Table Of Contents

6.10. Kafka Connector

6.10.1. Introduction

The quasardb Kafka connector makes use of Kafka Connect to extend QuasarDB’s support to allow for storing of data using Kafka topics.

You may read and download the connector’s code from GitHub at https://github.com/bureau14/kafka-connect-qdb.

6.10.2. Installation

QuasarDB C library

Since our Kafka connector makes use of the QuasarDB C library, you need to install the qdb-api library on every working machine as well.

For more information on QuasarDB package installation, please see any of the following pages:

Plugin jar

The QuasarDB Kafka Connector is distributed as an uber jar containing all of the classfiles for the plugin. You can download the latest build at https://download.quasardb.net/quasardb/nightly/api/kafka/.

After downloading the uberjar, put the file in your plugin path as defined in your Kafka Connect’s worker configuration (example below).

Please refer to the Official Kafka documentation for more information on installing plugins.

6.10.3. Configuration

Worker

After we have downloaded our plugin, we must put it in a location on our Kafka Connect workers’ machine and create a worker configuration.

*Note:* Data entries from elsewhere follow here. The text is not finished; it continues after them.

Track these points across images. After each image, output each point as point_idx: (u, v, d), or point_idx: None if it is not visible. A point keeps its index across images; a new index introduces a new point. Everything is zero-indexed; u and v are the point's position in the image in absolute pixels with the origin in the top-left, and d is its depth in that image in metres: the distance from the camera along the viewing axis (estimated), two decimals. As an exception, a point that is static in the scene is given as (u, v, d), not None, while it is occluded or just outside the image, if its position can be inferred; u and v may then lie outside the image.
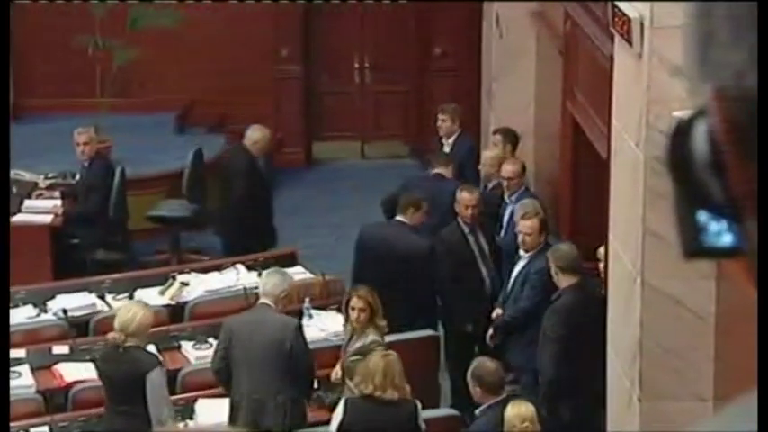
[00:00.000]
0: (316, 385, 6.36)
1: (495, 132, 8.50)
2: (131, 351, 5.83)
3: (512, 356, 6.53)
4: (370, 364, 5.55)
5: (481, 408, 5.55)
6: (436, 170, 8.04)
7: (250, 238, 8.34)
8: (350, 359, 6.02)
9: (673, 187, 0.72)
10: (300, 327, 6.19)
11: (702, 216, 0.72)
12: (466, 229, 7.15)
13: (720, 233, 0.72)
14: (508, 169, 7.63)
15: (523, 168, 7.68)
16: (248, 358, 5.95)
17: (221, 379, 6.15)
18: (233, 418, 5.98)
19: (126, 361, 5.79)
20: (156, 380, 5.76)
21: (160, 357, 6.16)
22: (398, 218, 7.21)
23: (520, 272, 6.71)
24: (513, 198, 7.54)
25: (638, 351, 5.05)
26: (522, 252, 6.71)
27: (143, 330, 5.86)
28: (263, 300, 6.19)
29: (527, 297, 6.58)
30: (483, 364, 5.56)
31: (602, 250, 6.04)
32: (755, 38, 0.65)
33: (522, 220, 6.69)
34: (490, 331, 6.72)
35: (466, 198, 7.13)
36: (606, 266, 5.71)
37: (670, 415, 4.96)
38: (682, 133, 0.71)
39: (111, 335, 5.91)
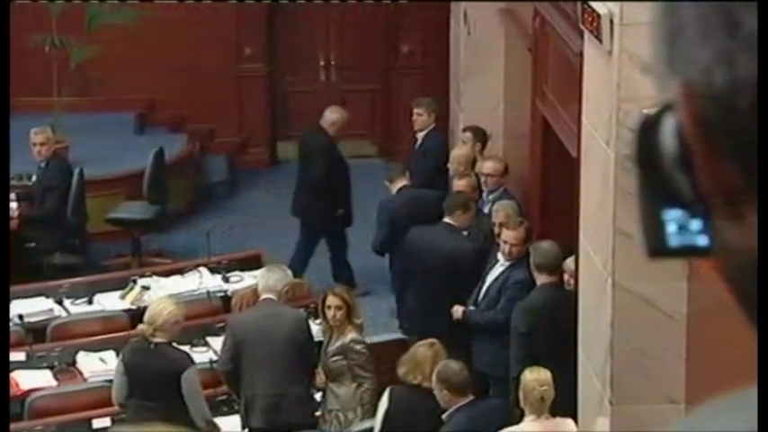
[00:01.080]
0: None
1: (464, 130, 8.52)
2: (162, 348, 5.88)
3: (482, 362, 6.52)
4: (418, 355, 5.73)
5: (448, 411, 5.54)
6: (397, 185, 8.04)
7: (326, 220, 8.41)
8: (332, 359, 6.01)
9: (637, 184, 0.72)
10: (307, 318, 6.34)
11: (668, 214, 0.71)
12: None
13: (686, 232, 0.71)
14: (489, 166, 7.64)
15: (506, 168, 7.69)
16: (267, 354, 6.00)
17: (231, 380, 6.20)
18: (248, 418, 5.97)
19: (157, 358, 5.86)
20: (191, 379, 5.88)
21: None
22: (446, 220, 7.17)
23: (497, 278, 6.65)
24: (491, 197, 7.54)
25: (609, 353, 5.07)
26: (500, 258, 6.64)
27: (170, 326, 5.90)
28: (266, 295, 6.24)
29: (503, 309, 6.48)
30: (447, 365, 5.56)
31: (569, 262, 6.04)
32: (723, 36, 0.65)
33: (508, 230, 6.61)
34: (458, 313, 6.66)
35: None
36: (577, 268, 5.73)
37: (641, 418, 4.98)
38: (649, 128, 0.71)
39: (139, 327, 6.00)
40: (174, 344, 6.83)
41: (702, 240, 0.69)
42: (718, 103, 0.66)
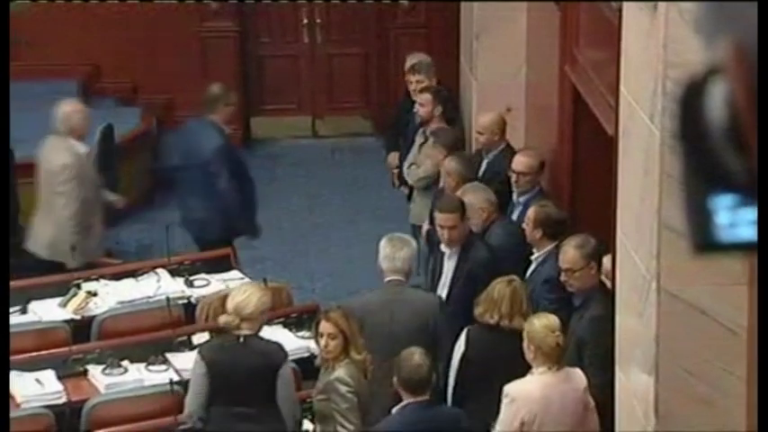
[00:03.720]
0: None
1: (422, 91, 8.49)
2: (254, 341, 6.00)
3: None
4: (494, 294, 6.17)
5: (398, 406, 5.72)
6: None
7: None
8: (317, 398, 6.03)
9: (682, 164, 0.72)
10: (443, 304, 6.58)
11: (717, 201, 0.71)
12: None
13: (739, 223, 0.71)
14: (521, 162, 7.61)
15: (542, 165, 7.68)
16: (389, 345, 6.14)
17: None
18: (362, 409, 5.98)
19: (250, 353, 5.97)
20: (287, 375, 6.03)
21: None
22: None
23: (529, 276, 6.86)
24: (522, 199, 7.55)
25: (654, 373, 5.10)
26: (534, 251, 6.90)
27: (260, 315, 6.07)
28: (393, 277, 6.55)
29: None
30: (410, 355, 5.71)
31: (605, 262, 6.11)
32: None
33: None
34: None
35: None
36: (614, 270, 5.76)
37: (693, 451, 5.01)
38: (693, 94, 0.71)
39: (222, 319, 6.09)
40: (127, 361, 6.89)
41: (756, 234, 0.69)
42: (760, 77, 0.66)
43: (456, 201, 7.11)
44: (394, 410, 5.74)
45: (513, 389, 5.78)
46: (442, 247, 6.99)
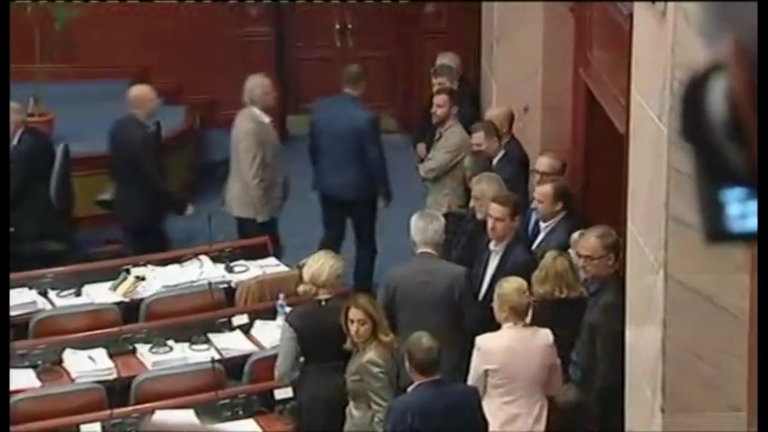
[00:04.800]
0: (291, 395, 6.35)
1: (439, 92, 8.45)
2: (333, 303, 6.19)
3: None
4: (558, 269, 6.16)
5: (412, 386, 5.73)
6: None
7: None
8: (350, 378, 6.05)
9: (692, 158, 0.69)
10: (468, 275, 6.60)
11: (728, 194, 0.68)
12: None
13: (749, 214, 0.68)
14: (544, 163, 7.44)
15: (563, 167, 7.45)
16: (419, 315, 6.27)
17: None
18: (392, 385, 6.00)
19: (331, 313, 6.08)
20: None
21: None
22: None
23: (539, 244, 6.86)
24: (546, 227, 7.10)
25: (662, 355, 5.04)
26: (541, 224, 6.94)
27: (334, 280, 6.28)
28: (424, 249, 6.60)
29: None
30: (418, 339, 5.69)
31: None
32: None
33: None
34: None
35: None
36: (624, 258, 5.71)
37: (698, 428, 4.95)
38: (696, 89, 0.68)
39: (301, 288, 6.33)
40: (172, 340, 6.89)
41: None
42: (760, 76, 0.63)
43: (513, 197, 6.95)
44: (409, 390, 5.73)
45: (481, 341, 5.99)
46: (491, 246, 6.81)
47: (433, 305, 6.39)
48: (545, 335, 5.99)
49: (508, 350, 5.95)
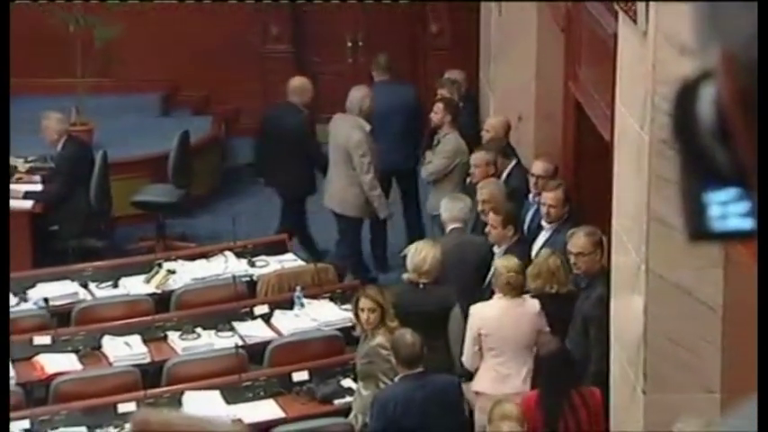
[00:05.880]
0: (307, 377, 6.38)
1: (435, 101, 8.55)
2: (432, 287, 6.29)
3: None
4: (550, 266, 6.15)
5: (397, 378, 5.74)
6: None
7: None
8: (361, 361, 6.06)
9: (678, 161, 0.70)
10: (492, 247, 6.71)
11: (710, 196, 0.70)
12: None
13: (730, 215, 0.70)
14: (539, 166, 7.31)
15: (556, 170, 7.32)
16: (461, 274, 6.48)
17: None
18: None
19: (430, 297, 6.22)
20: (459, 316, 6.21)
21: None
22: None
23: (543, 244, 6.79)
24: (538, 199, 7.09)
25: (643, 342, 5.06)
26: (543, 223, 6.91)
27: (435, 267, 6.31)
28: (454, 225, 6.89)
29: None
30: (402, 336, 5.71)
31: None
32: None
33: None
34: None
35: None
36: (610, 254, 5.72)
37: (675, 407, 4.97)
38: (686, 94, 0.69)
39: (405, 276, 6.43)
40: (200, 328, 6.93)
41: (746, 224, 0.68)
42: (760, 75, 0.64)
43: (508, 207, 6.88)
44: (396, 379, 5.75)
45: (475, 308, 6.11)
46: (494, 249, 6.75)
47: (471, 272, 6.63)
48: (533, 304, 6.06)
49: (498, 318, 6.04)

Assuming you want to put your Kafka plugins in /usr/local/share/kafka/plugins, we tell the worker where to find the Kafka broker and plugins like this:

bootstrap.servers=kafka:9092
plugin.path=/usr/local/share/kafka/plugins

The QuasarDB Kafka Connect plugin currently only works with schemaless JSON, which is defined as follows:

key.converter=org.apache.kafka.connect.json.JsonConverter
value.converter=org.apache.kafka.connect.json.JsonConverter
key.converter.schemas.enable=false
value.converter.schemas.enable=false

In addition, we must provide some additional configuration, such as the flush interval and where it needs to keep track of its offsets (in case of crashes):

offset.storage.file.filename=/var/lib/kafka/connect.offsets
offset.flush.interval.ms=60000

This will tell the plugin to flush its buffer every minute. You might want to tune this variable, depending upon your workload.

For completeness, here is an example of the complete worker.properties:

bootstrap.servers=kafka:9092
plugin.path=/usr/local/share/kafka/plugins
key.converter=org.apache.kafka.connect.json.JsonConverter
value.converter=org.apache.kafka.connect.json.JsonConverter
key.converter.schemas.enable=false
value.converter.schemas.enable=false
offset.storage.file.filename=/var/lib/kafka/connect.offsets
offset.flush.interval.ms=60000

Connector

After configuring your workers to detect the plugin, we must still write a configuration for the connector, to tell it how to write the data into QuasarDB. For this, we define a connector.properties file as follows:

name=qdb-sink
connector.class=QdbSinkConnector
tasks.max=10
topics=topic1,topic2
qdb.cluster=qdb://my.qdb-server:2836/
qdb.table_from_topic=topic1=table1,topic2=table2

This will tell the QuasarDB Sink to connect to the QuasarDB cluster at qdb://my.qdb-server:2836, and perform a translation of topics to tables:

  • Kafka topic topic1 is translated to QuasarDB table table1
  • Kafka topic topic2 is translated to QuasarDB table table2

The QuasarDB Sink that all columns present in the table match a column with the same name in the Json data structure. We rely on Kafka Connect Transformations for you to extract and rename the fields to match the format in QuasarDB tables. For more information, see the official documentation.

Running the worker

Assuming you saved the worker.properties and connector.properties in /opt/kafka/config/, we can then launch a Kafka Connect worker like this:

/opt/kafka/bin/connect-standalone.sh /opt/kafka/config/worker.properties /opt/kafka/config/connector.properties

You should see periodic log messages of the Kafka connector flushing its output towards QuasarDB.

6.10.4. Performance Considerations

To achieve the best performance, please take note of the following considerations when modelling your Kafka topics and installing the plugins:

  • Partition your topics by table destination; this will benefit distributed workers tremendously, and avoid the performance penalty you get when writing into the same QuasarDB shard by multiple concurrent workers
  • Try to buffer as long as possible, but not longer: ideally you let each of your Kafka workers buffer exactly one shard of data; e.g. when your shard size is 5 minutes, you provide your Kafka worker with a offset.flush.interval.ms=300000.
  • Tune your workers’ systems as outlined in the Performance tuning documentation.